I just verified that asking along the lines of “start a tmux session. write to it using tmux send-keys and see response using tmux capture-pane”, works. But it’s not a genuinely interactive session and furthermore it seems inefficient and brittle as capture-pane always captures the entire screen, and no more. And then the LLM would have to use its context window to diff between two capture-pane “states”. This looks harder than it should.

I just uploaded the skill & scripts here: GitHub - Satvik/julia-repl-skill · GitHub

But I would say the specific skill is less important than the process. What you really want to do is have Claude write the skill, try it out, and then suggest improvements when you see Claude struggling. For example, in the first version I saw it had a really hard time figuring out when the REPL was done processing, so I ended up having it write a separate python script wait-julia.

When the cost of verification is an edit (hot patch w/ Revise) + single tool call to evaluate a function / expression in a REPL, these agents get crazy good at writing Julia. It’s the same principle in software engineering where a mistake caught early is cheap compared to one caught late. There is a huge difference between having an agent write some code and testing it when its done and having the agent verify things at each step. When I switched to this style of workflow, suddenly the Julia code I got back that was supposed to be non-allocating actually was, not to mention it was significantly more likely to one-shot the task.

I second that. I’ve been experimenting with Claude Code, and had it write small programs entirely on its own. The programs did the job and did it well. Burned through my 5 hour session quota rather fast though (Opus 4.7).

How does everyone use AI to produce notebook-like reports (with code + plots etc.)? Ideally it should be compatible with long-running Julia sessions (like julia-mcp, which works well) to avoid paying JIT costs over and over. Jupyter and Pluto have their own idiosyncrasies, and it looks messy to ask an agent to create a Pluto file ex nihilo. I’ve been trying with Literate.jl, but it relies on Quarto to produce HTML files (QuartoRunner hasn’t worked out for me on Windows). That’s a fresh Julia process, so each iteration/tweak requires paying the JIT startup cost.

I have a little side effort I’ve been playing with which might tickle some of these desires. Stay tuned and I can share something soon? It builds this type of functionality on top of Kaimon.jl and integrates with any agentic AI that supports MCP.

I also second that. 6 months ago these tools produced code that called non existing functions and packages.
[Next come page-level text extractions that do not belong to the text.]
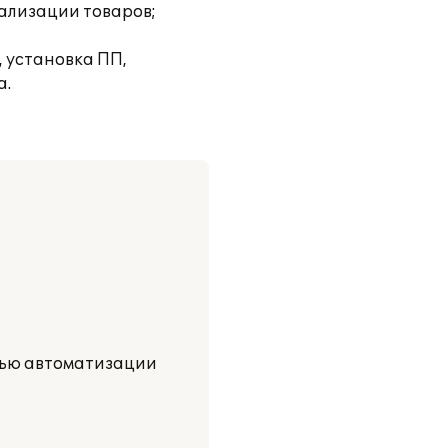
ализации товаров;
 установка ПП,
а.
елью автоматизации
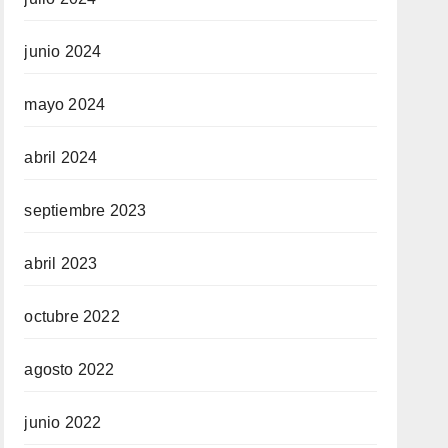
junio 2024
mayo 2024
abril 2024
septiembre 2023
abril 2023
octubre 2022
agosto 2022
junio 2022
Not even always syntactically correct. But I’m now a Claude Max client and I’m speechless. Don’t get me wrong, I’m still an expert in my field and a decent programmer, so I can guide the tool well. But it’s an amazing tool.
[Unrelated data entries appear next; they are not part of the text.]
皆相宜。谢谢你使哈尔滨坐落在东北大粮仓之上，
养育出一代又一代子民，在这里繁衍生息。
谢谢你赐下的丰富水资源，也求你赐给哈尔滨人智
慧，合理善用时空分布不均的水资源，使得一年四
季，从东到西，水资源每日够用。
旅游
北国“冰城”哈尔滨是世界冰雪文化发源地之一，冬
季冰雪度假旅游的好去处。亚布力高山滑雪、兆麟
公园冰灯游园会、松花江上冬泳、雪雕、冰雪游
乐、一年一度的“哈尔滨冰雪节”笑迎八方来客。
I’ve been using Claude Code a lot, and it hadn’t crossed my mind that I could speed things up like that. I guess on a modern CPU it’s not that bad, and the time spent “thinking” is an order of magnitude higher than the tool calling. Not to mention my time reviewing what CC is doing. Note: I mention CC because I have a (very good) experience with it, but its main competitor is supposed to be just as good.

Have you tried it with Kaimon.jl yet?

Currently, it seems like Claude Code can’t really execute individual cells – it has to rerun the whole notebook. So I have it use the REPL to do all the initial work, define and test the functions etc., and then have it make a jupyter notebook and execute it at the end.

Not yet

CC will take hints from the linter in VSCode though, so I find it doesn’t actually run the julia binary that often.

Thirded. The fact that the agent can inspect the LLVM/ASM output alone is clutch. Think local Compiler Explorer.